After 38 years, politicos debate Emergency in their own perspectives

 Two senior Congress leaders and members of Parliament — S M Krishna and A H Vishwanath, on Saturday, sought to explain the positive impact of Emergency, an act which was regretted by Indira Gandhi herself.

The leaders said imposition of Emergency in 1975 served as a blessing in disguise for implementing welfare programmes including land reforms in Karnataka.

Former external affairs minister Krishna was speaking after releasing “Apathsthihiya Alapagalu”, a book on Emergency penned by Vishwanath, in Bangalore. The 95 page book is in Kannada.

Krishna said one should never forget the situation, in which the country was. There were clear symptoms of anarchy at that time. Emergency brought discipline in the country. Law and order was strictly enforced. Even trains and buses arrived on time.

In Karnataka, emergency acted as a shield to implement the land reform programmes effectively and lakhs of bonded labourers and other suppressed classes got ownership of land, he pointed out.

Krishna, however, said in some other states emergency was used as a hate tool by vested interest groups to throw out the Congress out of power.
“I agree there was a curb on certain rights of people.
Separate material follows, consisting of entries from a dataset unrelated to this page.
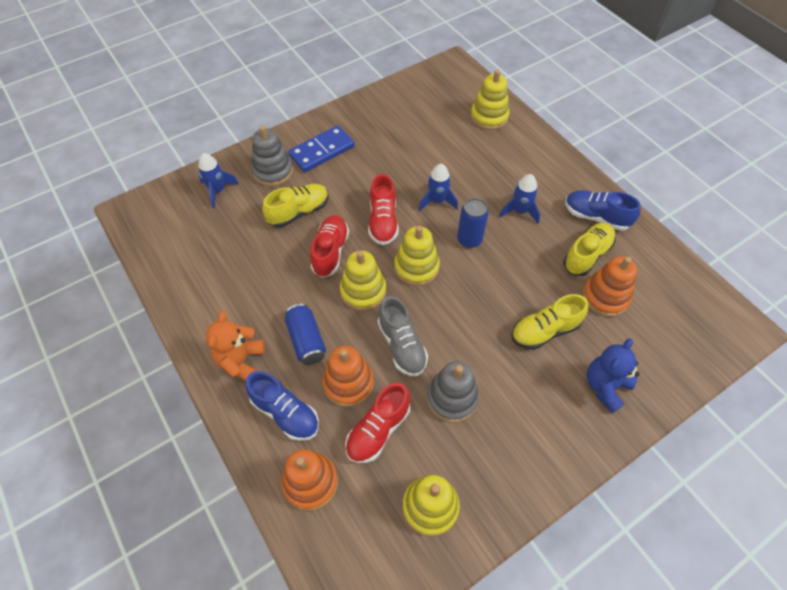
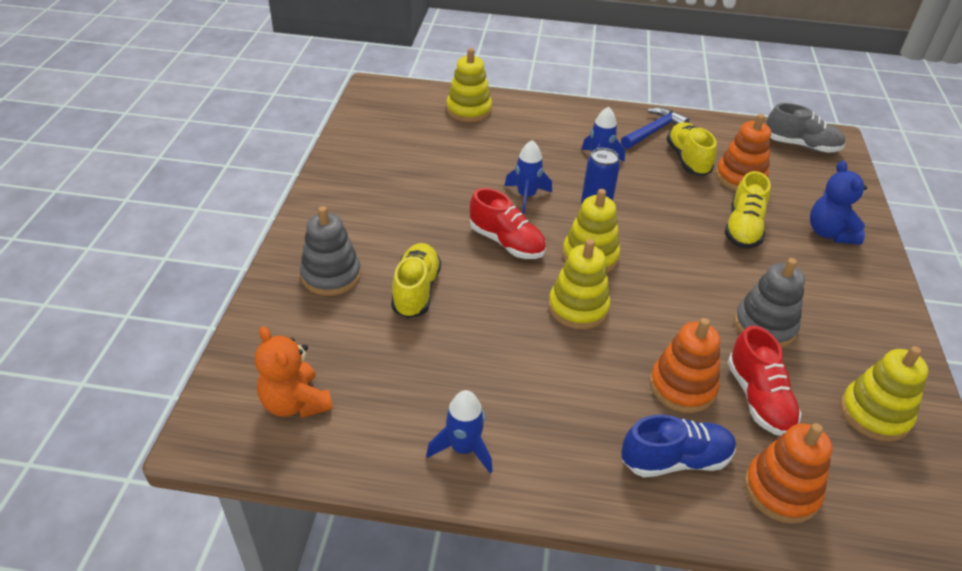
camera: 50 degrees left, 15 degrees down
blue rocket [198,153,239,208] -> blue rocket moved to [426,390,493,473]
orange teddy bear [206,311,265,381] -> orange teddy bear moved to [255,326,333,418]
blue can [285,304,326,365] -> none
blue domino [288,125,355,172] -> none
red shoe [310,215,349,278] -> none
grey shoe [378,296,428,376] -> grey shoe moved to [766,103,845,153]
blue shoe [565,190,641,231] -> blue hammer [621,107,689,149]

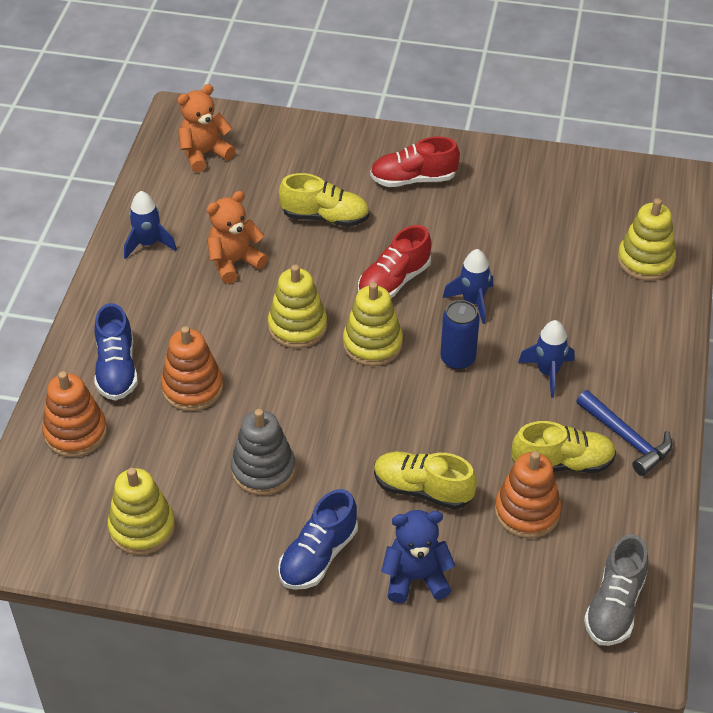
camera: 95 degrees right, 5 degrees up
grey stacking toy [300,206,361,296] -> none
red shoe [727,326,801,436] -> red shoe moved to [370,136,460,187]
none -> orange teddy bear [207,191,268,284]
none -> blue shoe [278,489,358,590]

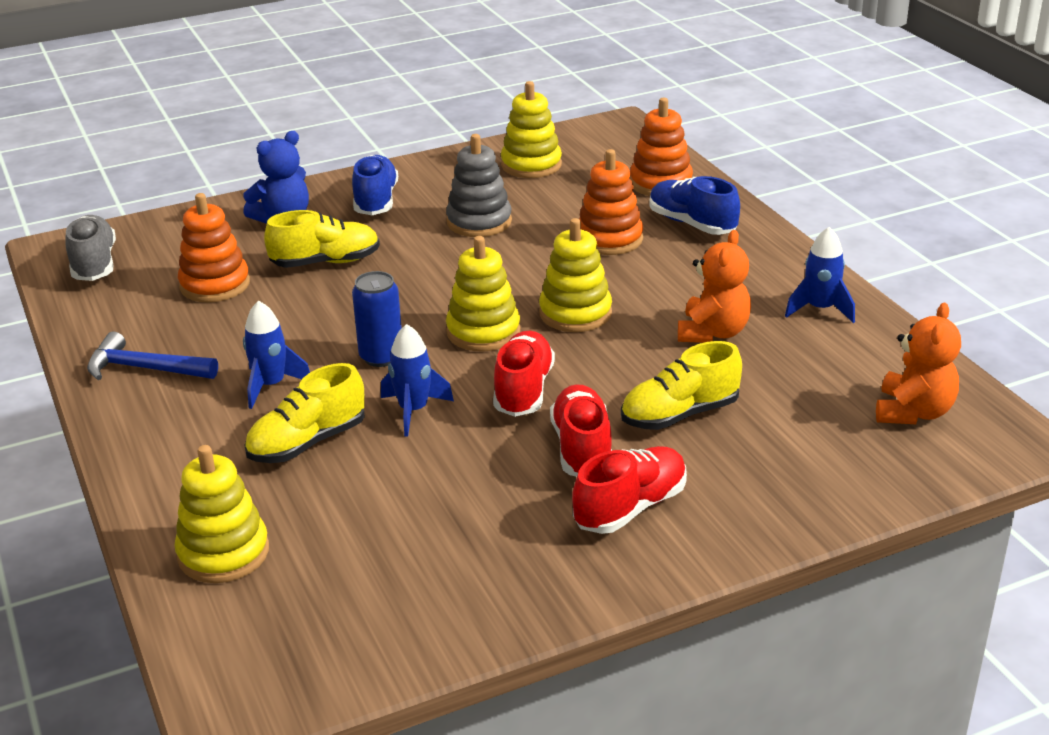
camera: 145 degrees right, 15 degrees down
yellow shoe [512,421,616,473] -> yellow shoe moved to [244,363,365,463]
none -> red shoe [550,384,612,477]

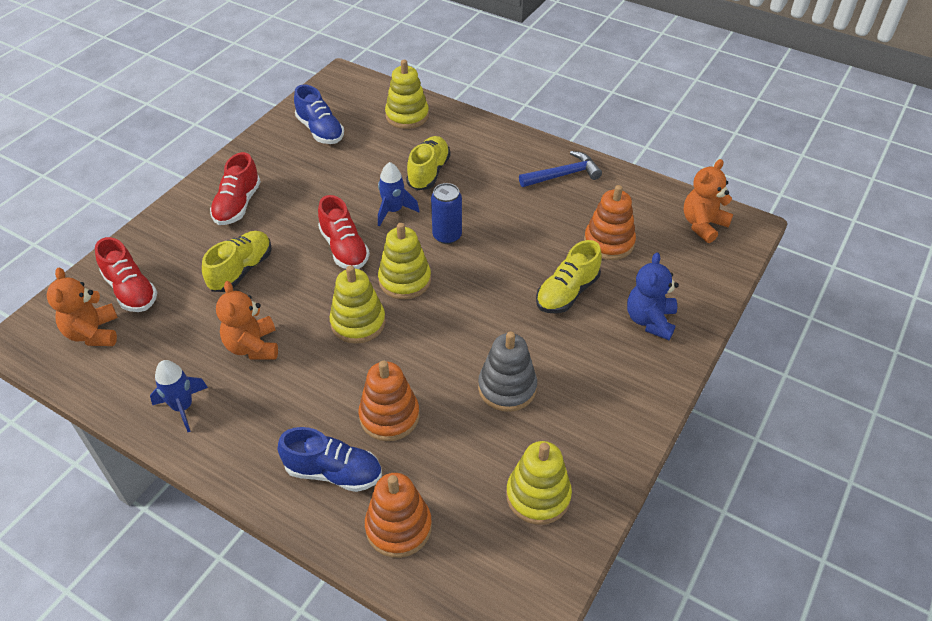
camera: 145 degrees right, 15 degrees up
grey shoe [65,215,116,281] -> orange teddy bear [683,159,733,243]
blue rocket [243,301,310,409] -> none
blue shoe [352,155,398,215] -> blue shoe moved to [294,85,344,144]
red shoe [550,384,612,477] -> red shoe moved to [95,237,158,312]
People also welcomed this and within few years the Congress government was back to power”, he added.

Vishwanath described land reforms as “silent revolution” in Karnataka and said the same couldn’t have happened without emergency and efforts of then chief minister D Devaraj Urs.

Law Minister Suresh Kumar countered their arguements. He pointed towards black shirt, which Krishna was wearing, and said Emergency meant cruel for him and many others, who were jailed for months during that time.

“The entire nation was a prison and there are no words with me to describe the way in which the police tortured us. Though I welcome land reforms, which came as a byproduct during Emergency, in no way I can defend the main product,” he added.

Vishwanath, while saying  politicians should write books, said there is a general opinion that politicians don’t read literature. A recent survey, revealed only 21 of the 800 parliamentarians have the habit of book writing and art interests, he pointed out.